:: Excerpt ::
Wikidata entity dumps
The Wikidata set is a backup of all the entries of the Wikidata website. Wikidata serves as a central storage for all the “wiki” sites: Wikipedia, Wiktionary, etc. It is semi-structured data.
Description of the data set
From the Wikimedia foundation, the datasets are organized in different years and file formats. We have chosen the one below from March 2015:
https://ia800305.us.archive.org/15/items/wikidata-json-20150323/20150323.json.gz
- The uncompressed data takes about
40.8 GB
in JSON format. - The storage path of the data in HDFS is
/data/wikimedia/wikimedia.json
:
Schema of the dataset
The data consists is semi structured into items, each one having a label, a description and any number of aliases. Items are uniquely identified by a Q followed by a number. The mediawiki site gives more information about the schema.
The top level structure of the datasets is described below.
{
"id": "Q60" \\ String \\ The canonical ID of the entity.
"type": "item" \\ String \\ The entity type identifier. “item” for data items, and “property” for properties.
"labels": {} \\ Struct \\ It contains the labels in different languages
"descriptions": {} \\ Struct \\ It contains the descriptions in different languages
"aliases": {} \\ Struct \\ It contains aliases in different languages
"claims": {} \\ Struct \\ It contains any number of statements, groups by property
"sitelinks": {} \\ Struct \\ It contains site links to pages on different sites describing the item
"lastrevid": 195301613 \\ String \\ The JSON document's version (this is a MediaWiki revision ID)
"modified": "2015-02-10T12:42:02Z" \\ String \\ The JSON document's publication date (this is a MediaWiki revision timestamp)
}
For example the previous entry can be found on the Wikidata website here.
Labels, descriptions and aliases are represented by the same basic data structure. For each language, there is a record associated to the field language
and value
as following:
"labels": { "en": { "language": "en", "value": "New York City" },
"ar": { "language": "ar", "value": "\u0645\u062f\u064a\u0646\u0629 \u0646\u064a\u0648 \u064a\u0648\u0631\u0643" }
},
"descriptions": { "en": { "language": "en", "value": "largest city in New York and the United States of America" },
"it": { "language": "it", "value": "citt\u00e0 degli Stati Uniti d'America" }
},
"aliases": { "en": [{ "language": "en", "value": "NYC" },
{ "language": "en", "value": "New York"},
],
"fr": [{ "language": "fr", "value": "New York City"},
{ "language": "fr", "value": "NYC" },
{ "language": "fr", "value": "The City" },
{ "language": "fr", "value": "City of New York" },
{ "language": "fr", "value": "La grosse pomme" }
]
}
Claims is grouped by property. Each property has different fields according to the datasets. The main ones are listed below.
:::
:: Data excerpt ::
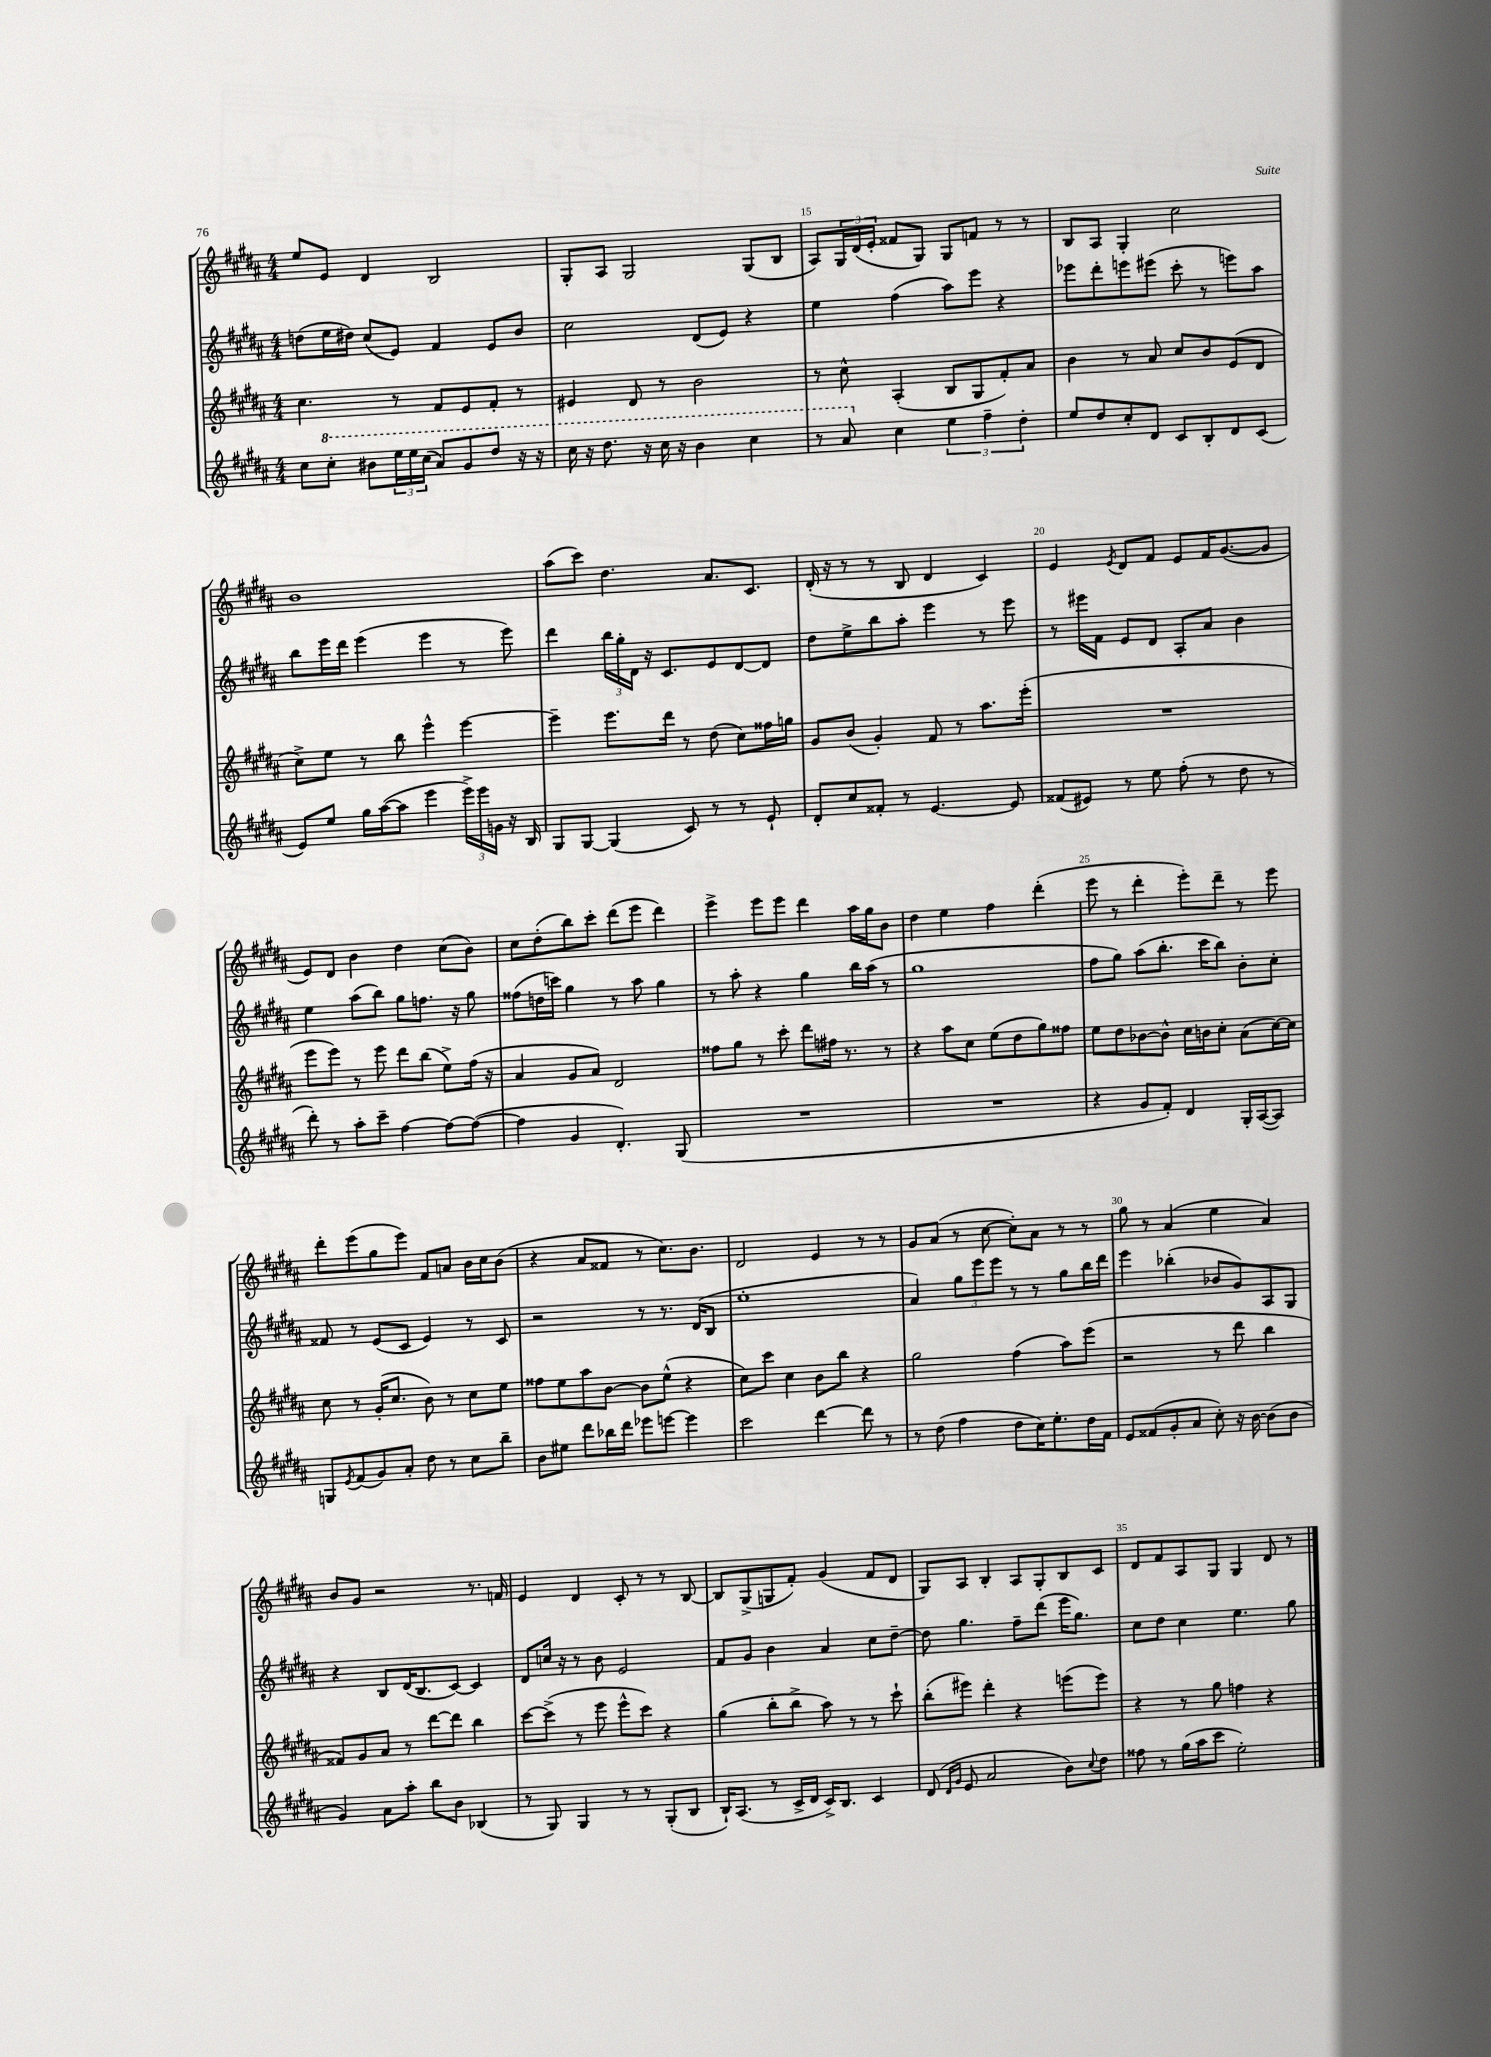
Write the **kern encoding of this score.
:::
- Instruction A -
In the Wikidata dumps page above, put this sentence into Spanish: "Items are uniquely identified by a Q followed by a number."
- Instruction B -
Answer these questions using the Wikidata dumps page above:
(i) How much space does the uncompressed data take in JSON format?
(ii) From which month and year is the chosen dataset?
(iii) What entity type identifier is used for data items?
- Instruction C -
Carry on the Wikidata dumps page from where it stops.

- Task response A -
Los elementos se identifican de forma única mediante una Q seguida de un número.

- Task response B -
(i) About 40.8 GB.
(ii) March 2015.
(iii) "item"

- Task response C -
"claims": {
"P17": [
{
"id": "q60$5083E43C-228B-4E3E-B82A-4CB20A22A3FB",
"mainsnak": {},
"type": "statement",
"rank": "normal",
"qualifiers": {
"P580": [],
"P5436": []
}
"references": [
{
"hash": "d103e3541cc531fa54adcaffebde6bef28d87d32",
"snaks": []
}
]
}
]
}
Sitelinks are given as records for each site identifier. Each of these record contains site, title, badges and optionally url.
"sitelinks": { "afwiki": { "site": "afwiki", "title": "New York Stad", "badges": [] },
"frwiki": { "site": "frwiki", "title": "New York City", "badges": [] },
"nlwiki": { "site": "nlwiki", "title": "New York City","badges": ["Q17437796"]},
"enwiki": { "site": "enwiki", "title": "New York City", "badges": [] },
"dewiki": { "site": "dewiki", "title": "New York City", "badges": ["Q17437798"]}
}
Hive Table
A Hive tables has been created from this dataset. In order to optimize the storage space and the re-usability of the data in different contexts (BI, batch, streaming), ORC and AVRO were chosen as the storage format.
The Hive database datasets
contains the following tables:
wikimedia_orc
wikimedia_avro
The Avro table has been created with the Avro Schema described in the /data/wikimedia/wikimedia_schema_avro
file.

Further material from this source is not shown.